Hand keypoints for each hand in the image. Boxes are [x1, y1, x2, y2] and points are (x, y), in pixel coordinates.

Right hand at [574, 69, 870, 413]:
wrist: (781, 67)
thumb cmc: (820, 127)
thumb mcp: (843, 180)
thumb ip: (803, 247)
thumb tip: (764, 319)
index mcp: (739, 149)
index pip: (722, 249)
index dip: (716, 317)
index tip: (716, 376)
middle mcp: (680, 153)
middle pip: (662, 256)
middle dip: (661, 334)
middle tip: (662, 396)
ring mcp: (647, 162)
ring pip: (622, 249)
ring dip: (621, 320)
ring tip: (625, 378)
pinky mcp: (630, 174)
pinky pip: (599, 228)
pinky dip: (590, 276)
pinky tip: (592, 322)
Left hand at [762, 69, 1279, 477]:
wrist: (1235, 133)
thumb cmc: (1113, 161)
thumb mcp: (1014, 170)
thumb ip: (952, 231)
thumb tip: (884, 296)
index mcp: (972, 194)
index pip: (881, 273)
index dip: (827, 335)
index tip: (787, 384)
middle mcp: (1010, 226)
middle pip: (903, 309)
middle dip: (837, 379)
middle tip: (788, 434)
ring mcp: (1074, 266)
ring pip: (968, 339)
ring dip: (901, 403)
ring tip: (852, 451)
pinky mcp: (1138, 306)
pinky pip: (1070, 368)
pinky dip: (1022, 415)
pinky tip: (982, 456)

*****

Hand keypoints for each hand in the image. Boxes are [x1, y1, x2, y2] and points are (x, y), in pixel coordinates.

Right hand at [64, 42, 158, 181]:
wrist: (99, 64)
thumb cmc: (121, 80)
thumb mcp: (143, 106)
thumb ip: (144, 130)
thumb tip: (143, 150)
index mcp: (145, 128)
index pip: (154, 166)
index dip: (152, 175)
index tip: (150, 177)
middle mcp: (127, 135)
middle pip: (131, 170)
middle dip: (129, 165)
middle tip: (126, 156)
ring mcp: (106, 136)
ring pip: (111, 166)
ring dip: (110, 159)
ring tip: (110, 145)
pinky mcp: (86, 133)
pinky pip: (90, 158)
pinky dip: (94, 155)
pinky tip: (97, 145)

*****

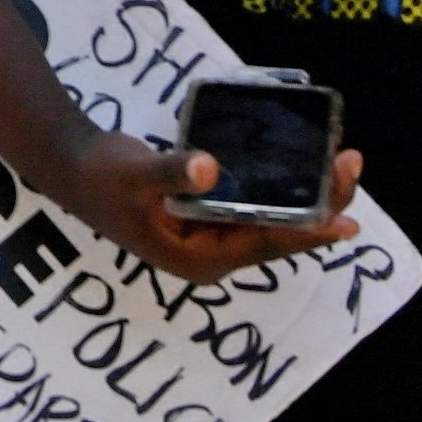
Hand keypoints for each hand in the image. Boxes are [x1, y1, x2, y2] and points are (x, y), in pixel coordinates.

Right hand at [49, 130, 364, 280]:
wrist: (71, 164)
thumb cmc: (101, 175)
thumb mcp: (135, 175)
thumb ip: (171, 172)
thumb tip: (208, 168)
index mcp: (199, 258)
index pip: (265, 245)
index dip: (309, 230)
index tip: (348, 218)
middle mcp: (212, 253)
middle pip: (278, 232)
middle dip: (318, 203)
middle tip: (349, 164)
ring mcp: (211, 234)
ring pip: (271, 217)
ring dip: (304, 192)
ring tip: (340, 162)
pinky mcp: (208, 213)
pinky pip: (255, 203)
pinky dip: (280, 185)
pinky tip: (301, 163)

*****

- [What this task involves]: Take the listing above and repeat exactly the lines from the one containing "thumb cmc: (121, 80)" through the one containing "pinky tip: (97, 145)", both included.

- [Solution]:
thumb cmc: (121, 80)
thumb mcp: (143, 106)
thumb ip: (144, 130)
thumb tip: (143, 150)
index mcp: (145, 128)
index pip: (154, 166)
index dip: (152, 175)
index tip: (150, 177)
middle mcp: (127, 135)
middle pip: (131, 170)
middle dip: (129, 165)
middle tip: (126, 156)
ring mcp: (106, 136)
ring pip: (111, 166)
ring dip: (110, 159)
ring tip: (110, 145)
pinky mcp: (86, 133)
pinky pip: (90, 158)
pinky dip: (94, 155)
pinky tip: (97, 145)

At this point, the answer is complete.